■ Problem set ■
**1.** Rewrite the passage of the forum thread on OpenCL for the Mali-T628 from "I was surprised" to "peak realistic performance.", swapping "benchmarks" for "performance tests".
**2.** Add the next part of the forum thread on OpenCL for the Mali-T628, picking up after its final sentence.

■ Page text ■
+ + + +
Summary
Is OpenCL support for the Mali-T628 (for example as found in the Exynos 5420 SoC on the Arndale Octa board) available? If so, how to set it up?
More details
According to the vendor, OpenCL should be supported, but the Arndale Octa Wiki does not state how this can be achieved.
I am using the latest Linaro developer build and installed Mali drivers that contain OpenCL libraries for Mali T604. According to this guide, the driver actually contains references to the Mali T628. So I tried to create the udev rule as specified, which is supposed to solve a permission problem with /dev/mali0, but I found that there is no /dev/mali0 on my installation at all. So my conclusion is that the driver indeed does not support T628.
When I execute a clinfo utility, clGetDeviceInfo returns CL_OUT_OF_HOST_MEMORY for some device properties. Why can I query the GPU for some characteristics, but does this fail for some others? When running a normal application, the same error appears when trying to create an OpenCL Context.
I was surprised to find this topic, where yoshi seems to have OpenCL working and can run benchmarks on his Arndale Octa board. How is this possible if there is no driver available? Or am I just missing something? I hope that you can help me to also establish a working OpenCL development environment.
UPDATE: I've taken a look at the kernels and sure enough apart from right at the end they only touch the VMUL and VADD units. The workload is purely vector add and multiply, and absolutely does not touch the scalar or dot units, so you can take that 17 FLOPS down to 8, and our peak realistic performance becomes:
8 FLOPS * 2 ALUs * 4 cores (in one core group, which is 1 CL device) * 0.533 = 34.112 GFLOPS peak realistic performance.
We're seeing 33.27 GFLOPS, which is 97.5% of peak realistic performance, so not too shabby.
Hi Bramv,
At the risk of beating a dead horse, by my math the peak throughput of the Mali T628 MP6 in the Arndale Octa is:
17 FLOPS * 2 ALUs per core * 6 cores * 0.533Ghz (i think this is the max frequency for this board?) = 108.732 GFLOPS. But, as those cores are distributed across 2 core groups (4+2) simply using the first device available will mean you're only running on 4 cores, so that comes down to 72.488GFLOPS. That's the peak possible throughput of the A pipes, if you were to just keep pumping instructions through it which perfectly exercise all the functional units. In the real world, where kernels tend not to map perfectly to the hardware, tend to include some LS activity, tends to try and load stuff not in the cache, bandwidth is finite etc, it is not expected that you will actually achieve this in real world use cases. Asking for peak flops is the wrong question if you're really interested in peak real world performance.
I am seeing 33.27 and 33.17 SP GFLOPS for float2 and float4 respectively, or 45% of max theoretical peak (this is very good, considering its probably just using the VMUL and VADD units, havent looked into it yet), without looking at the actual code of the benchmark, which seems to indicate your environment has some issue. I will investigate why this benchmark reports almost identical perf numbers for float2 and float4. I also have to state that I've never seen clpeak before and am in no way vouching for its accuracy or usefulness when comparing GPU products.
Hth,
Chris
I tried again using the rootfs, hwpack and boot files that you provided and can now also compile and run the samples from the Mali SDK!
+ + + +
■ Extracted records ■
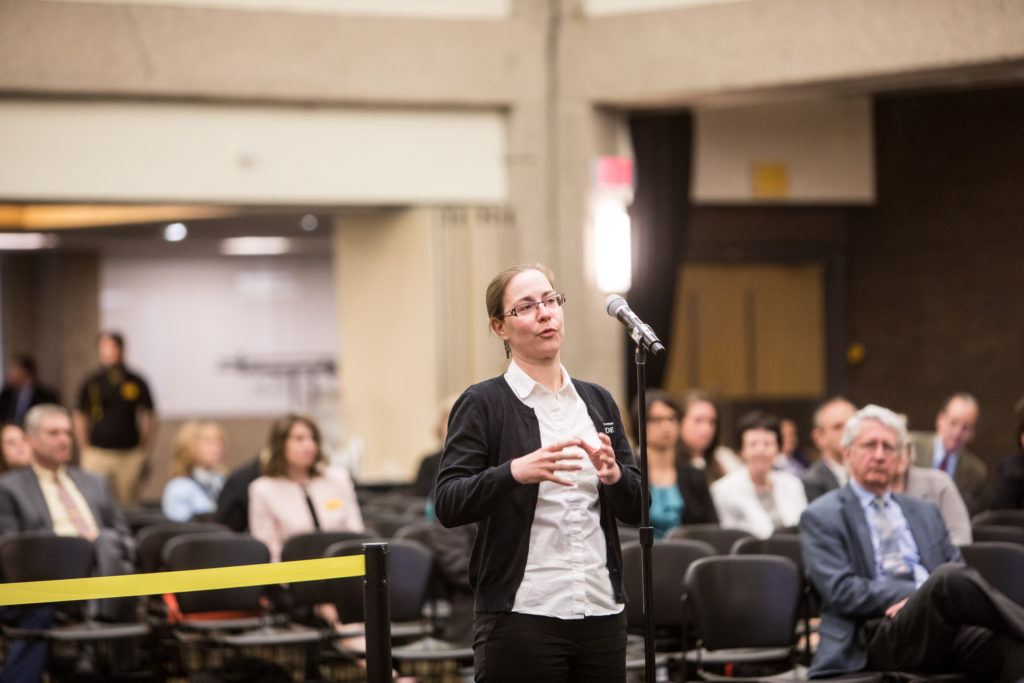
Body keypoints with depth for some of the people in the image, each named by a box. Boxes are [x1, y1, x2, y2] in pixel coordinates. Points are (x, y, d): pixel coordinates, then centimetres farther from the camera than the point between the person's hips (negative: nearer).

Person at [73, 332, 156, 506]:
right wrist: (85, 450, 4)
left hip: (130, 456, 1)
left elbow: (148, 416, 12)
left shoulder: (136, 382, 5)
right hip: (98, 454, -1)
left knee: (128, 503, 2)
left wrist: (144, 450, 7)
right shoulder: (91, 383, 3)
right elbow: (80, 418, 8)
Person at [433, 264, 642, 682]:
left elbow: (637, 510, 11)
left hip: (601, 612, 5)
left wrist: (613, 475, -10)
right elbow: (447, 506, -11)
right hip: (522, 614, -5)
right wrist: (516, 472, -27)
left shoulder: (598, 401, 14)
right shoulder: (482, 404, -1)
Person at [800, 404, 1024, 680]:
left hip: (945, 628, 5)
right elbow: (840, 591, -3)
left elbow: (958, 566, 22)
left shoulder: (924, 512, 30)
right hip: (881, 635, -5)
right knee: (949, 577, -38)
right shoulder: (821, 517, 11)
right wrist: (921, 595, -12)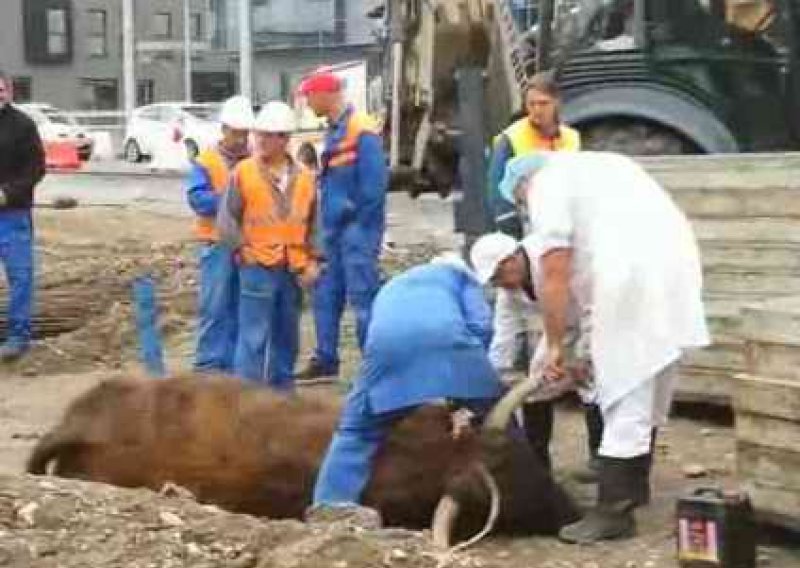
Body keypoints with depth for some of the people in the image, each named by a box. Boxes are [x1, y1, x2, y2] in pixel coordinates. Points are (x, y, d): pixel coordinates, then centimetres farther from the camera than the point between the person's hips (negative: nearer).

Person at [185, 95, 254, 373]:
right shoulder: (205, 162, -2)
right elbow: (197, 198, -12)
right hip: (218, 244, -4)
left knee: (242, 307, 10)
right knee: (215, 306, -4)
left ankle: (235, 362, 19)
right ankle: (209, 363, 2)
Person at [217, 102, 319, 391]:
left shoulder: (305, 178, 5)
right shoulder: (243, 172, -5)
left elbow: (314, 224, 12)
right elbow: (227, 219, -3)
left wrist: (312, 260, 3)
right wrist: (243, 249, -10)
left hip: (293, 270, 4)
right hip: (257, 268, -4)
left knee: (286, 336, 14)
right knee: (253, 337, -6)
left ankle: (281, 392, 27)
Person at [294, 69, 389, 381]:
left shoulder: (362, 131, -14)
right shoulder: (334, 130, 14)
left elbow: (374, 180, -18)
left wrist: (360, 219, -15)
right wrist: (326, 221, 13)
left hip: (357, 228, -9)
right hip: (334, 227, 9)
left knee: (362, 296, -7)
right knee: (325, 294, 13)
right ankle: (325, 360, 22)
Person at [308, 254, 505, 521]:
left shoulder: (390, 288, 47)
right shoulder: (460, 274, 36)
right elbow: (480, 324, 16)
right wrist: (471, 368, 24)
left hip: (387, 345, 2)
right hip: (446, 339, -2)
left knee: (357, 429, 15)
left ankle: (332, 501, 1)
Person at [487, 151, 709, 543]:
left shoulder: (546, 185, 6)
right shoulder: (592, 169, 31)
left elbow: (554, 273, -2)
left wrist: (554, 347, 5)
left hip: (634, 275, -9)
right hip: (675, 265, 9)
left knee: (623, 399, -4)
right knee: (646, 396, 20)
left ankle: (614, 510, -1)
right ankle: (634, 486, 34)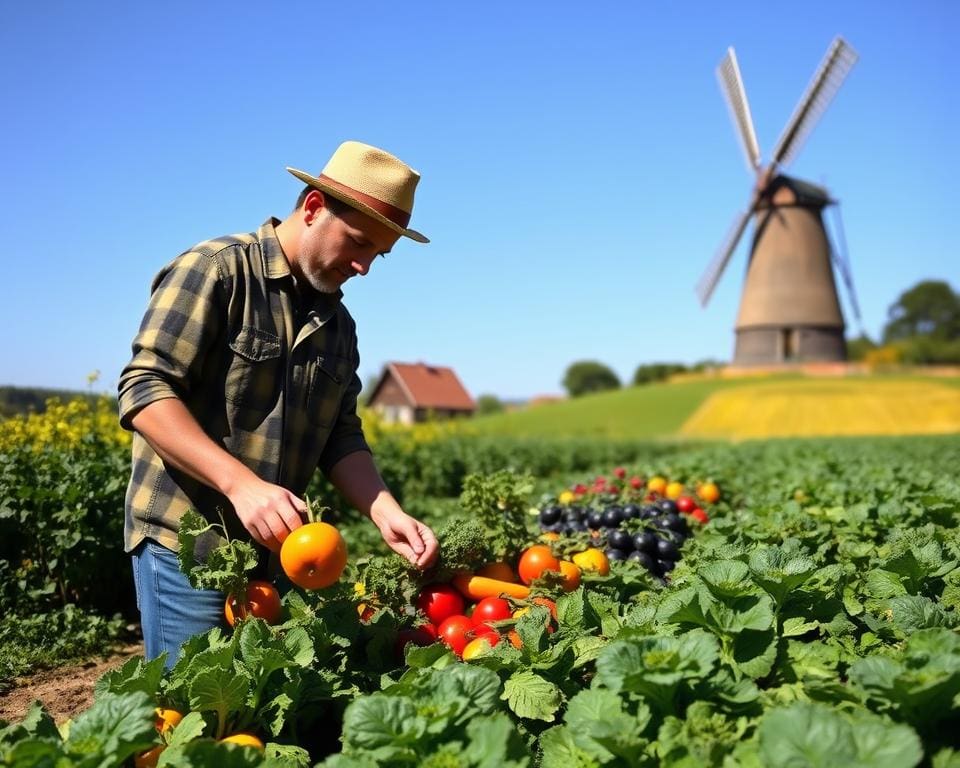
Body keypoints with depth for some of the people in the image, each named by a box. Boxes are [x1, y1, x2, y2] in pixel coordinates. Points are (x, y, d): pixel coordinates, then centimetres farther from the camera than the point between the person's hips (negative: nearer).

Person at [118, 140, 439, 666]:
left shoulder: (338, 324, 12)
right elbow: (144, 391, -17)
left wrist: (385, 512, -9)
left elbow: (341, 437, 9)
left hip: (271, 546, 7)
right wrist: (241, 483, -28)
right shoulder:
+ + + +
■ Per-task outputs ■
**1.**
I was surprised to find this topic, where yoshi seems to have OpenCL working and can run performance tests on his Arndale Octa board. How is this possible if there is no driver available? Or am I just missing something? I hope that you can help me to also establish a working OpenCL development environment.
UPDATE: I've taken a look at the kernels and sure enough apart from right at the end they only touch the VMUL and VADD units. The workload is purely vector add and multiply, and absolutely does not touch the scalar or dot units, so you can take that 17 FLOPS down to 8, and our peak realistic performance becomes:
8 FLOPS * 2 ALUs * 4 cores (in one core group, which is 1 CL device) * 0.533 = 34.112 GFLOPS peak realistic performance.

**2.**
WIth some more fiddling I also managed to compile and run my own programs. Performance however is way lower than I expected. I modified the clpeak benchmark so that it runs on the Arndale Octa, and get the following resuls:
While I would have expected to measure around 100 GFLOPS for SP compute using float4 vectors. I will have to look into this, but at least I have OpenCL running and that was the goal of this topic after all.
Thanks a lot to all of you for helping me.
Btw,
When creating this OpenCL environment on the Arndale Octa, I kept track of all commands that I executed and used them to write a brief guide on the Insignal Developer forum.
Hi bramv,
I managed to get OpenCL working on the Arndale Octa board. I used the latest Linaro hwpack and file system.
then did:
sudo linaro-media-create --image-file test_image.img --dev arndale-octa --hwpack hwpack_linaro-arndale-octa_20140525-654_armhf_supported.tar.gz --binary linaro-trusty-server-20140522-661.tar.gz
to create an image to make a bootable SD card.
I then copied ahbijeet's compiled kernel files board.dtb, uImage, uInitrd from http://livehopper.com/boot.tar over the existing ones in the boot partition of the SD card.
Using the fbdev version of the userspace drivers. I was able to successfully run the sgemm example from the SDK as root, linking with libmali
Not sure exactly what I did that was different than you..
Thanks
Simon
Hi Veeranna,
There are a number of performance improvements present in the r4p0 driver not present in previous releases. Keep in mind that OpenCL is not performance portable, so an application optimized for another platform, or otherwise written with another architecture in mind, may not be performant when run on another platform/architecture. The below materials contain advice and detail some of the differences and considerations when moving from desktop to Mali, so let us know if they helps or if you have any further queries and we'll be happy to help.
There is the Developer Guide: Mali-T600 Series GPU OpenCL Developer Guide « Mali Developer Center
There is also the OpenCL faq: http://malideveloper.arm.com/downloads/OpenCL_FAQ.pdf
And the Laplace case study by timhar01 Technical presentation about ARM Mali-T600 GPU and ARM Mali-T700 GPU Compute - YouTube (although I recommend you watch the whole video)
Hope this helps,
Hi Chris,
Finally we are able to run our application on T628. But performance numbers are not good. Do we get any improvement if we move r4p0 driver?
Any other suggestions to improve the GPU performance will be helpful.
Thanks,
Veeranna
Hi Raoul,
can you give a rough timeline for when octabard Opencl support would be available in a linaro hwpack/filesystem (not necessarily in the main builds) ?
So the Linaro Mali support is available if you look up this thread, but it looks like OpenCL could be broken at the moment. I'd recommend grabbing whatever is available from Linaro or from the post above, test it, and if it doesn't work for you report that to Linaro so it can be fixed. This is downstream of us so I can't give dates or anything, you'd need to talk to them.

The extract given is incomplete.